A letter to guests had a familiar ring. “Please be advised that Grand Princess must complete a thorough hull cleaning in advance of our calls to New Zealand. As a result, we will now overnight in Los Angeles, California, arriving Wednesday, September 27, 2023, and departing Thursday, September 28.

“As this will be a service call for hull cleaning only, guests will regretfully be unable to go ashore. Additionally, we will no longer call to Hilo, Hawaii, on Sunday, October 1, or to Moorea, French Polynesia, on Sunday, October 8.”

What it heralds is another season of concern over cruising to New Zealand, one of the most popular destinations in the region if not the world.

Last cruise season presented a range of challenges for cruise lines, with eight cruise ships being turned away from their waters and more having to alter itineraries due to strict biofouling requirements.

The letter above indicates cruise lines are already concerned as to whether the upcoming cruise season will prove a repeat of last year’s events. 

Princess Cruises have looked to get out ahead of meeting the regulations, making several changes to its Transpacific Cruise that is scheduled to visit New Zealand later this year. The cruise line has cancelled ports in Hawaii and French Polynesia, as well as reducing port time in other destinations, to pre-plan to have more time allowed for hull cleaning before entering New Zealand. 

Guests are receiving $200 onboard credit as compensation and refunds for affected shore excursions.
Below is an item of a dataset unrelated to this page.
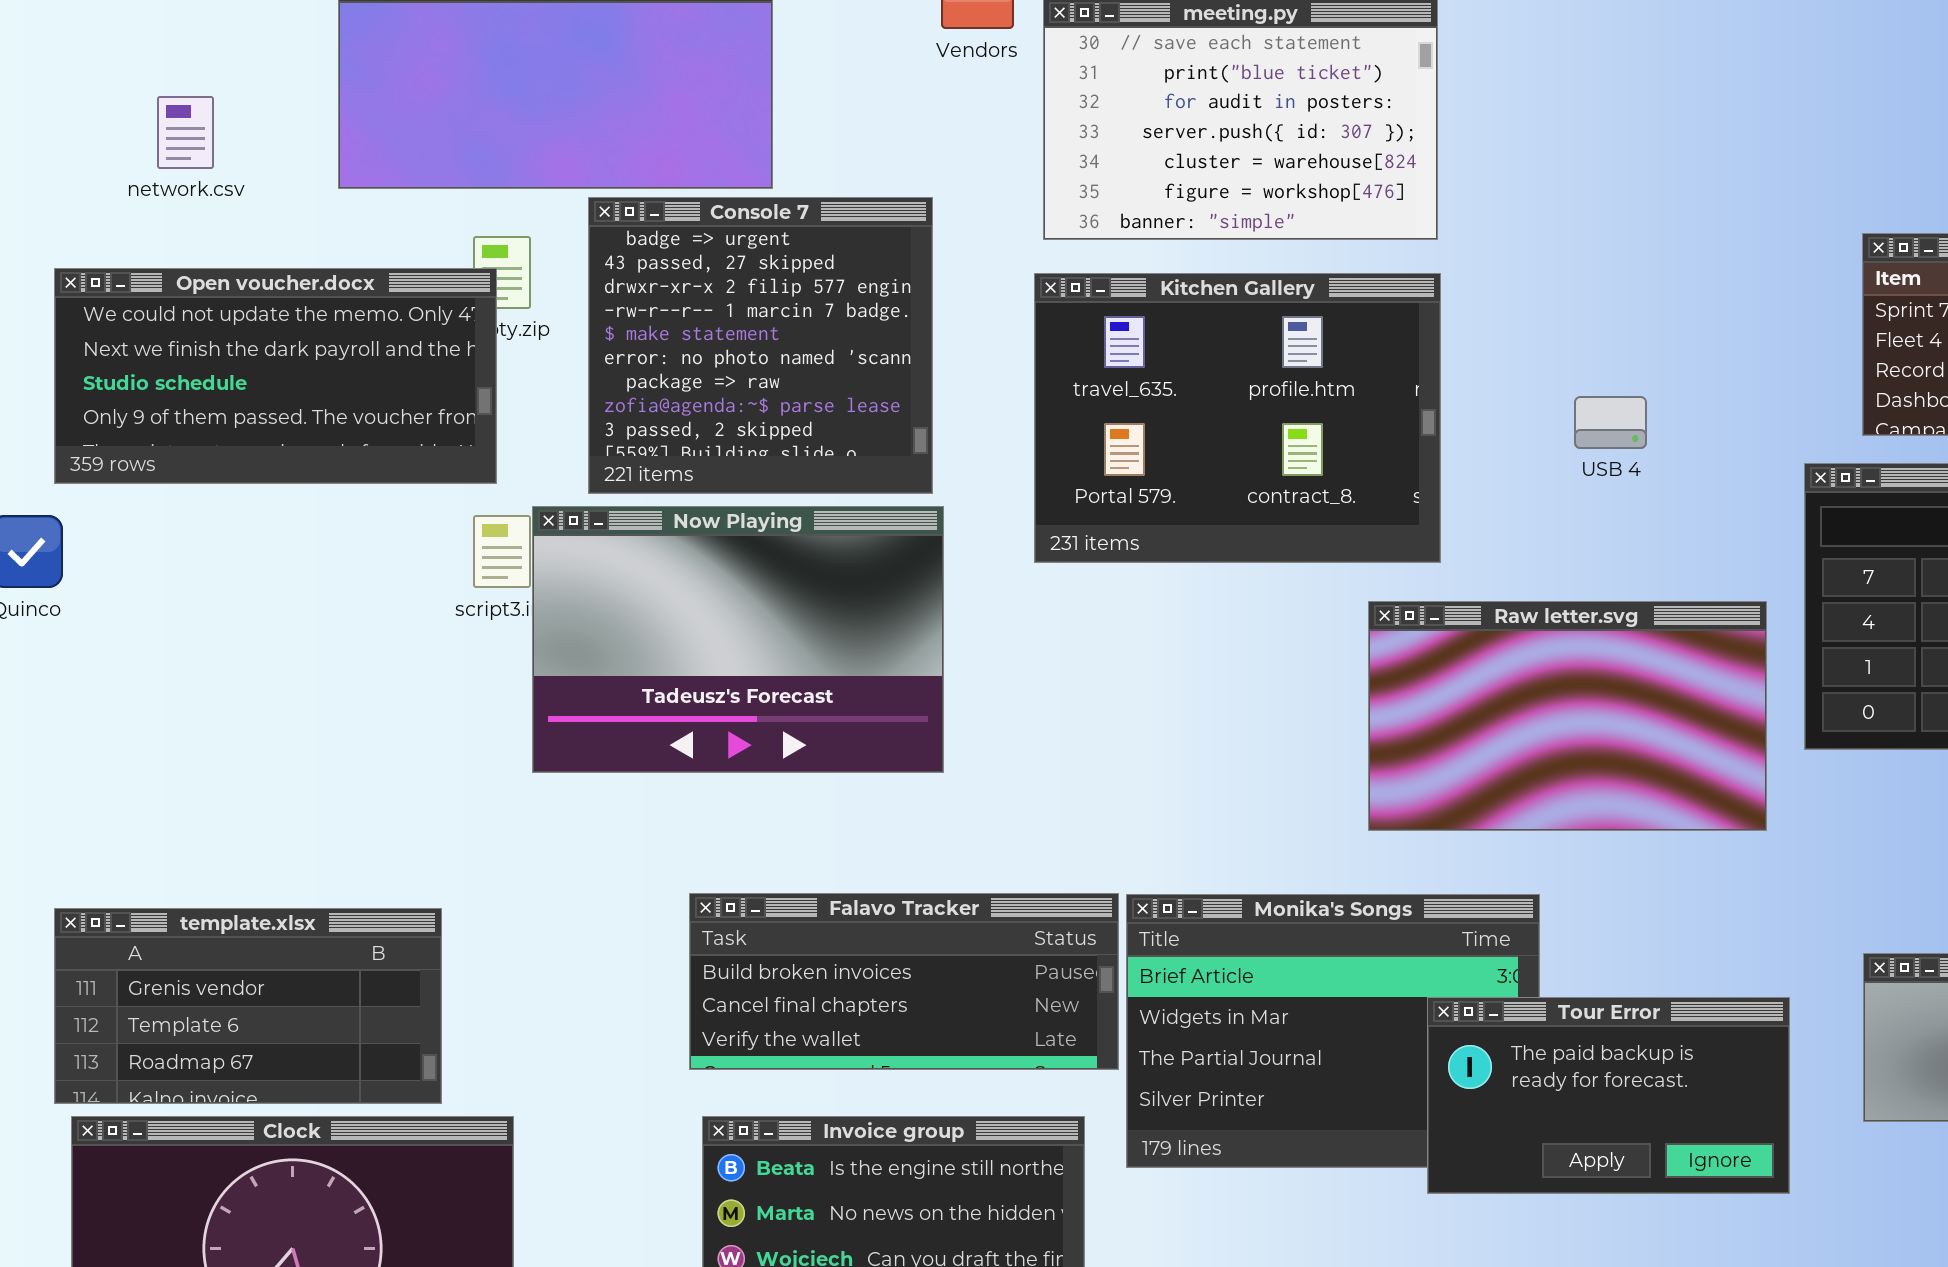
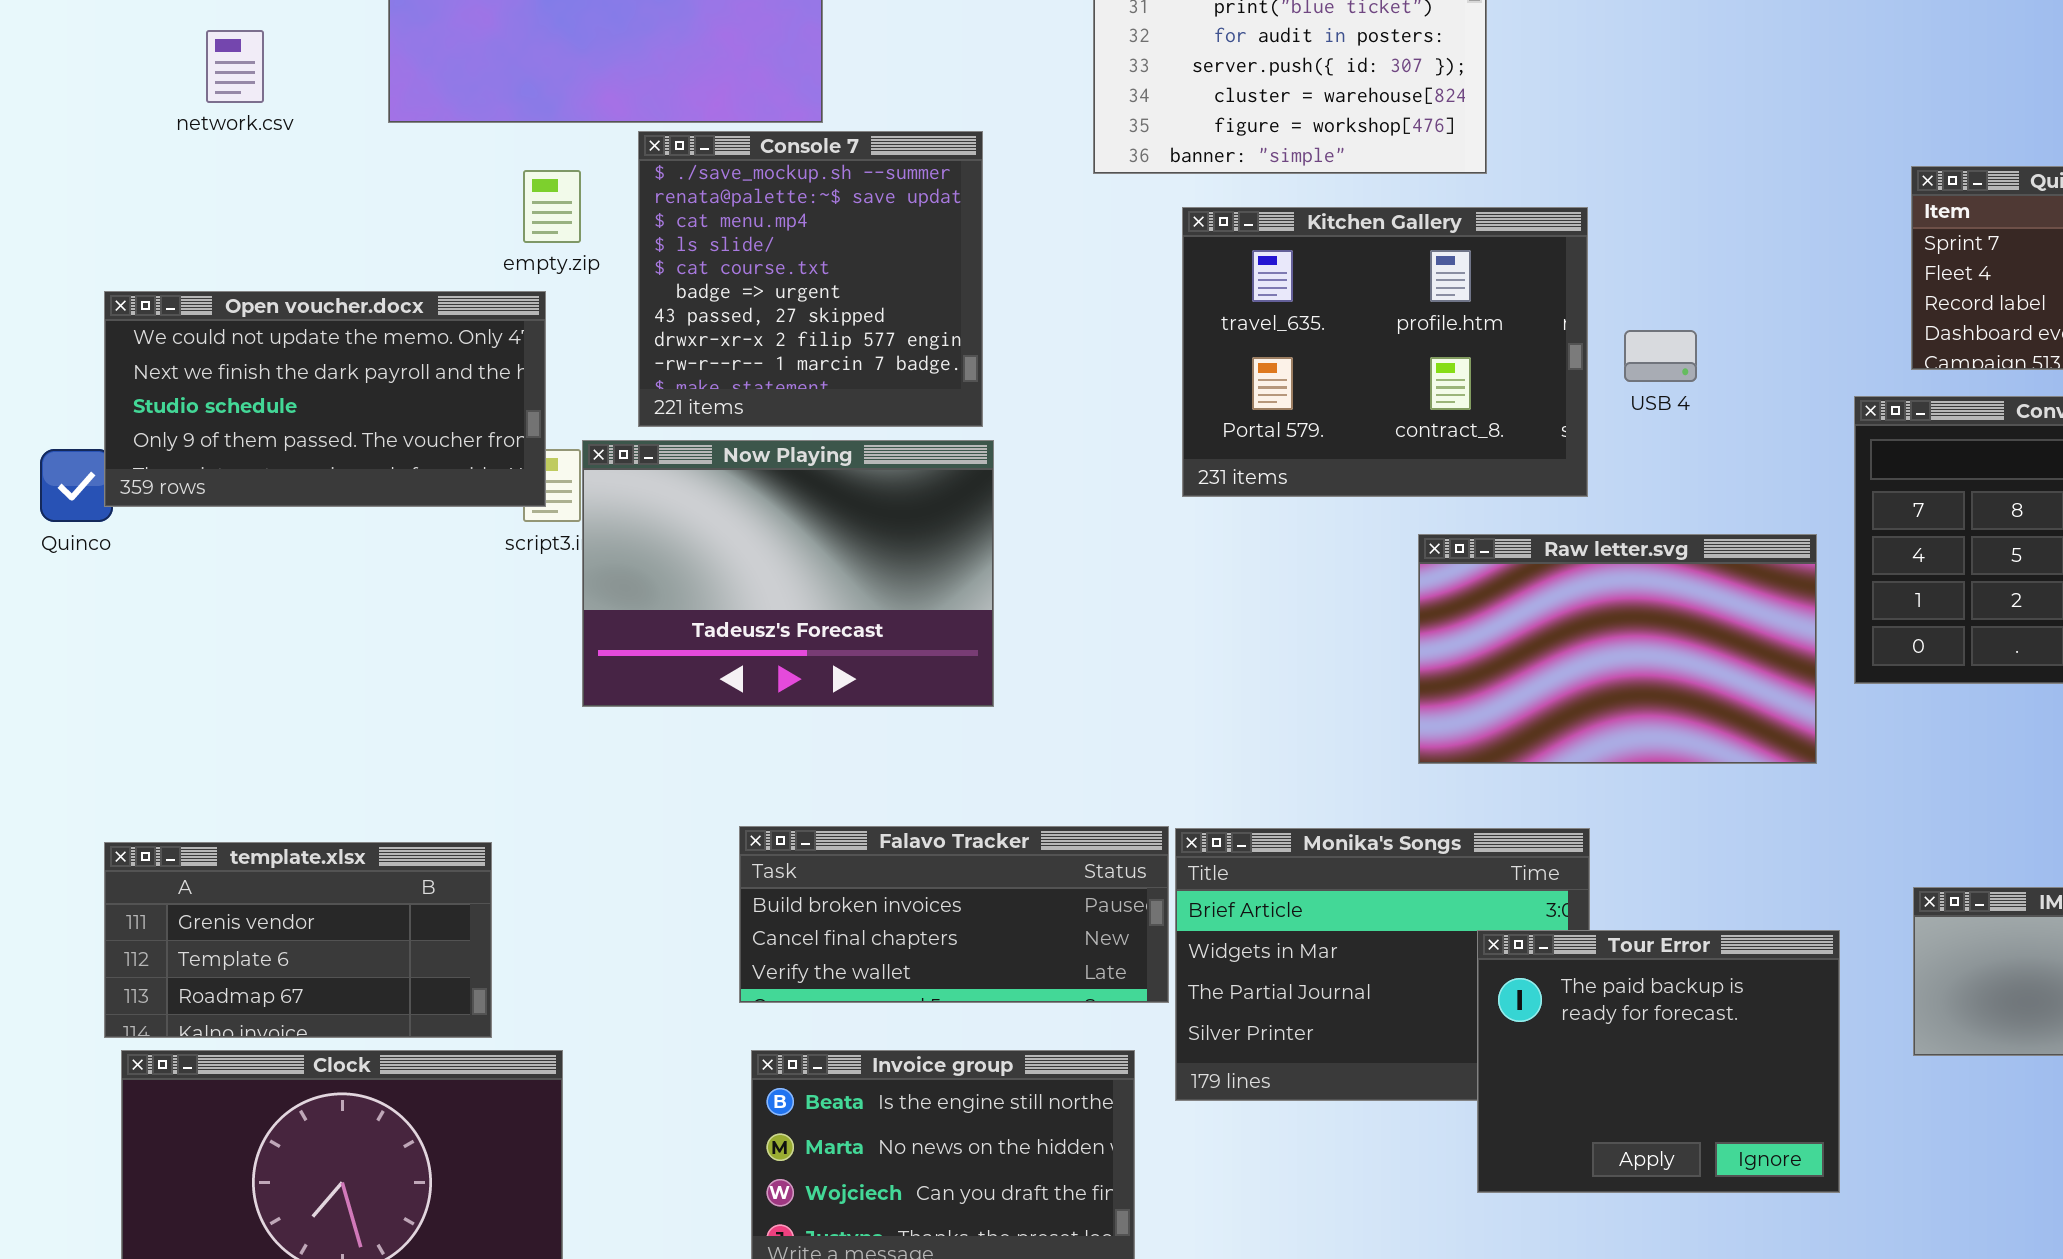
Console 7: [588,197,933,494] -> [638,131,983,427], scrolled up 5 rows
Open voucher.docx: [54,268,497,484] -> [104,291,546,507], moved
Kitchen Gallery: [1034,273,1441,563] -> [1182,207,1588,497], moved
Tour Error: [1427,997,1790,1194] -> [1477,930,1840,1193], resized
With cruise schedules crafted well ahead of time, it remains to be seen if other cruise lines will soon have to follow and similarly readjust their itineraries to allow extra time for hull cleaning before entering New Zealand. 

Fiordland National Park is the crown jewel of NZ cruising.

“It was the uncertainty that was the worst,” said one cruise lines official who asked not to be named.  No one wants to be singled out by the New Zealand authorities. “We never knew if we had got the cleaning right.  There are always things on the bottom of ships – we just couldn’t tell if we were clean enough.”

The hope is that ships will be more prepared for the rules this time around, but the Princess itinerary changes suggest that cruise lines’ previously scheduled itineraries may not have allowed enough time for cleaning that is sufficient to meet New Zealand’s strict regulatory policies. 

The New Zealand Ministry for Primary Industries confirmed that there have been no updates or changes to the policy that led to these itinerary changes, meaning rather than meeting the regulations that began being enforced last season will continue to be a challenge for cruise lines.

The New Zealand Ministry for Primary Industries said: “Cruise lines are being proactive in managing biofouling based on ongoing conversations with Biosecurity New Zealand.

“There have been no changes to our policy or requirements.” 

Other major cruise lines say they are not currently expecting any changes to itineraries as a result of biofouling requirements.

A Royal Caribbean spokesperson said: “Royal Caribbean’s ships are continually maintained to ensure the safety of our guests and crew and the well-being of the vessel. This includes daily, monthly, and yearly maintenance alongside its regularly scheduled 5-year drydock. 

“Currently, we do not anticipate any changes to our published itineraries.”

NCL also maintains that Norwegian Spirit has not be impacted by the biofouling regulations.